PROBLEM TO WORK ON: Every record must come back unchanged, apart from the pictures, which are dropped.

Excerpts from a dataset
((

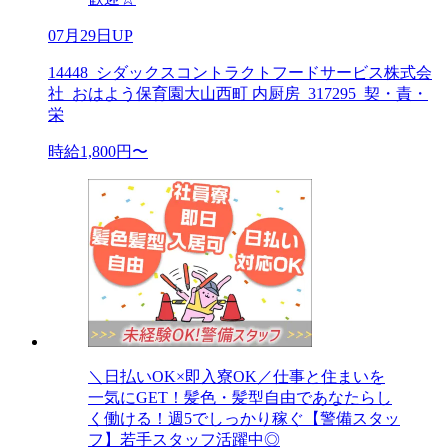
07月29日UP
14448_シダックスコントラクトフードサービス株式会
社_おはよう保育園大山西町 内厨房_317295_契・責・
栄
時給1,800円〜
＼日払いOK×即入寮OK／仕事と住まいを
一気にGET！髪色・髪型自由であなたらし
く働ける！週5でしっかり稼ぐ【警備スタッ
フ】若手スタッフ活躍中◎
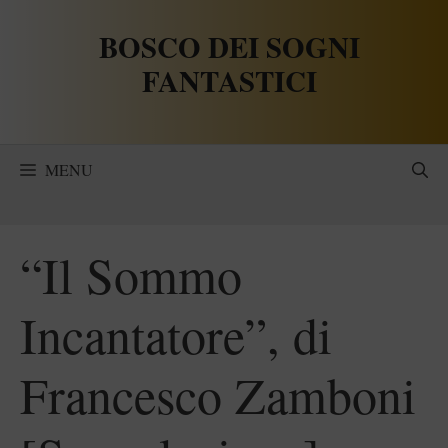
Vai
BOSCO DEI SOGNI
al
contenuto
FANTASTICI
MENU
“Il Sommo
Incantatore”, di
Francesco Zamboni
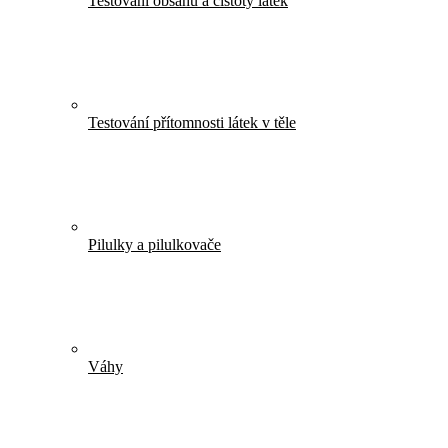
Testování obsahu a čistoty látek
Testování přítomnosti látek v těle
Pilulky a pilulkovače
Váhy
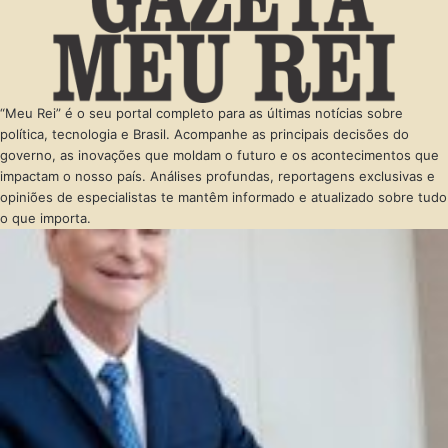
“Meu Rei” é o seu portal completo para as últimas notícias sobre
política, tecnologia e Brasil. Acompanhe as principais decisões do
governo, as inovações que moldam o futuro e os acontecimentos que
impactam o nosso país. Análises profundas, reportagens exclusivas e
opiniões de especialistas te mantêm informado e atualizado sobre tudo
o que importa.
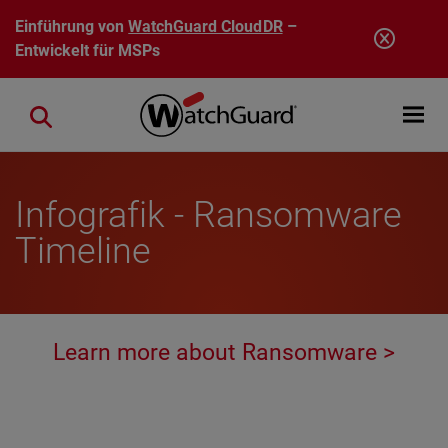
Direkt zum Inhalt
Einführung von
WatchGuard CloudDR
–
Entwickelt für MSPs
Open mobi
Close search
Infografik - Ransomware
Timeline
Learn more about Ransomware >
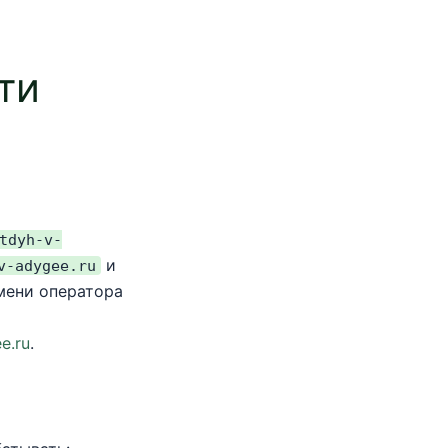
ти
tdyh-v-
и
v-adygee.ru
мени оператора
e.ru
.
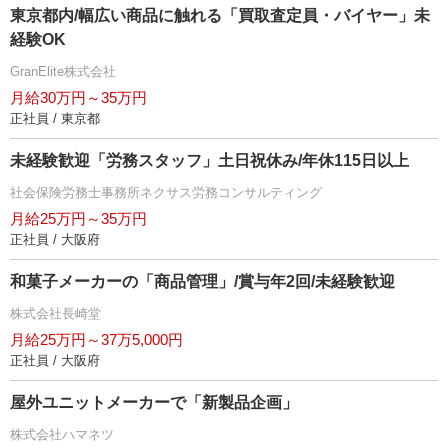
東京都内/幅広い商品に触れる「買取査定員・バイヤー」未
経験OK
GranElite株式会社
月給30万円～35万円
正社員 / 東京都
未経験歓迎「労務スタッフ」土日祝休み/年休115日以上
社会保険労務士事務所ネクサス労務コンサルティング
月給25万円～35万円
正社員 / 大阪府
和菓子メーカーの「商品管理」/賞与年2回/未経験歓迎
株式会社長崎堂
月給25万円～37万5,000円
正社員 / 大阪府
屋外ユニットメーカーで「新製品企画」
株式会社ハマネツ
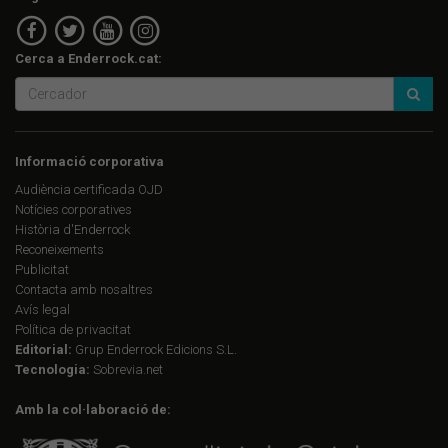
Cerca a Enderrock.cat:
Informació corporativa
Audiència certificada OJD
Notícies corporatives
Història d'Enderrock
Reconeixements
Publicitat
Contacta amb nosaltres
Avís legal
Política de privacitat
Editorial:
Grup Enderrock Edicions S.L.
Tecnologia:
Sobrevia.net
Amb la col·laboració de:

))

RESULT FOR THIS TASK:
07月29日UP
14448_シダックスコントラクトフードサービス株式会
社_おはよう保育園大山西町 内厨房_317295_契・責・
栄
時給1,800円〜
＼日払いOK×即入寮OK／仕事と住まいを
一気にGET！髪色・髪型自由であなたらし
く働ける！週5でしっかり稼ぐ【警備スタッ
フ】若手スタッフ活躍中◎
Vai
BOSCO DEI SOGNI
al
contenuto
FANTASTICI
MENU
“Il Sommo
Incantatore”, di
Francesco Zamboni
Testování obsahu a čistoty látek
Testování přítomnosti látek v těle
Pilulky a pilulkovače
Váhy
“Meu Rei” é o seu portal completo para as últimas notícias sobre
política, tecnologia e Brasil. Acompanhe as principais decisões do
governo, as inovações que moldam o futuro e os acontecimentos que
impactam o nosso país. Análises profundas, reportagens exclusivas e
opiniões de especialistas te mantêm informado e atualizado sobre tudo
o que importa.
Direkt zum Inhalt
Einführung von
WatchGuard CloudDR
–
Entwickelt für MSPs
Open mobi
Close search
Infografik - Ransomware
Timeline
Learn more about Ransomware >
ти
tdyh-v-
и
v-adygee.ru
мени оператора
e.ru
.
東京都内/幅広い商品に触れる「買取査定員・バイヤー」未
経験OK
GranElite株式会社
月給30万円～35万円
正社員 / 東京都
未経験歓迎「労務スタッフ」土日祝休み/年休115日以上
社会保険労務士事務所ネクサス労務コンサルティング
月給25万円～35万円
正社員 / 大阪府
和菓子メーカーの「商品管理」/賞与年2回/未経験歓迎
株式会社長崎堂
月給25万円～37万5,000円
正社員 / 大阪府
屋外ユニットメーカーで「新製品企画」
株式会社ハマネツ
Cerca a Enderrock.cat:
Informació corporativa
Audiència certificada OJD
Notícies corporatives
Història d'Enderrock
Reconeixements
Publicitat
Contacta amb nosaltres
Avís legal
Política de privacitat
Editorial:
Grup Enderrock Edicions S.L.
Tecnologia:
Sobrevia.net
Amb la col·laboració de:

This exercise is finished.